[Dataset entries]
· · ·
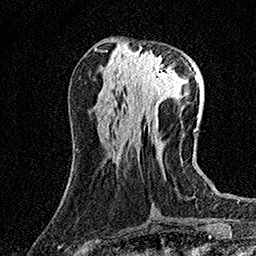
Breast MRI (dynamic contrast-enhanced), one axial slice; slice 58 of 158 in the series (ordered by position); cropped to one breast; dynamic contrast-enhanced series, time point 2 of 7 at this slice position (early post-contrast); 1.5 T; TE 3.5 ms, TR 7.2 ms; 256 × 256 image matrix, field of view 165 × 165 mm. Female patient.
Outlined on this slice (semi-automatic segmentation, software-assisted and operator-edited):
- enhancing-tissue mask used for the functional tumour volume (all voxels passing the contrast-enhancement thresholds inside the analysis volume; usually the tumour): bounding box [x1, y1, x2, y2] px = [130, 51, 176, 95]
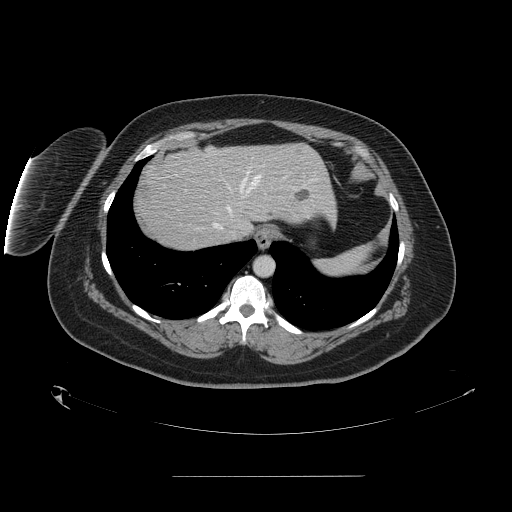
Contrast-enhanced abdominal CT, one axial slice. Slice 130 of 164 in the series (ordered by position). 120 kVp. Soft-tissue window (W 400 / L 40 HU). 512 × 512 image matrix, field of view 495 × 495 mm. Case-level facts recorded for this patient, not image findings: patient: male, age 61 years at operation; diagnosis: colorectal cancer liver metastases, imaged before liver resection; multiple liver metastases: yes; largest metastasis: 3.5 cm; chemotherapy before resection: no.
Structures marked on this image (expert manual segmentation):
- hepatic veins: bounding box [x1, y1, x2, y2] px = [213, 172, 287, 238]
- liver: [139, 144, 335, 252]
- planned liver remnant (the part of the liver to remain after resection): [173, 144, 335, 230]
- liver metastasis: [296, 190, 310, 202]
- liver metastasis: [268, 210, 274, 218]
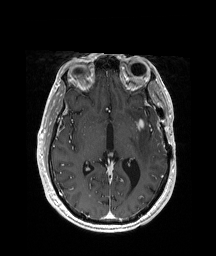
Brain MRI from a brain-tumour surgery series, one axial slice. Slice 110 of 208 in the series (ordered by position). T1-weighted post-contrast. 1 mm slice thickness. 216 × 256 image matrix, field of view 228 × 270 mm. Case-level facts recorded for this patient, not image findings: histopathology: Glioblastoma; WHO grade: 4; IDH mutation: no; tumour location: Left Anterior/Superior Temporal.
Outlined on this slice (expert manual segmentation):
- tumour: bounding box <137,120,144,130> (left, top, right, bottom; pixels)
· · ·
Extract every line above that contains the word "Case".

Contrast-enhanced abdominal CT, one axial slice. Slice 130 of 164 in the series (ordered by position). 120 kVp. Soft-tissue window (W 400 / L 40 HU). 512 × 512 image matrix, field of view 495 × 495 mm. Case-level facts recorded for this patient, not image findings: patient: male, age 61 years at operation; diagnosis: colorectal cancer liver metastases, imaged before liver resection; multiple liver metastases: yes; largest metastasis: 3.5 cm; chemotherapy before resection: no.
Brain MRI from a brain-tumour surgery series, one axial slice. Slice 110 of 208 in the series (ordered by position). T1-weighted post-contrast. 1 mm slice thickness. 216 × 256 image matrix, field of view 228 × 270 mm. Case-level facts recorded for this patient, not image findings: histopathology: Glioblastoma; WHO grade: 4; IDH mutation: no; tumour location: Left Anterior/Superior Temporal.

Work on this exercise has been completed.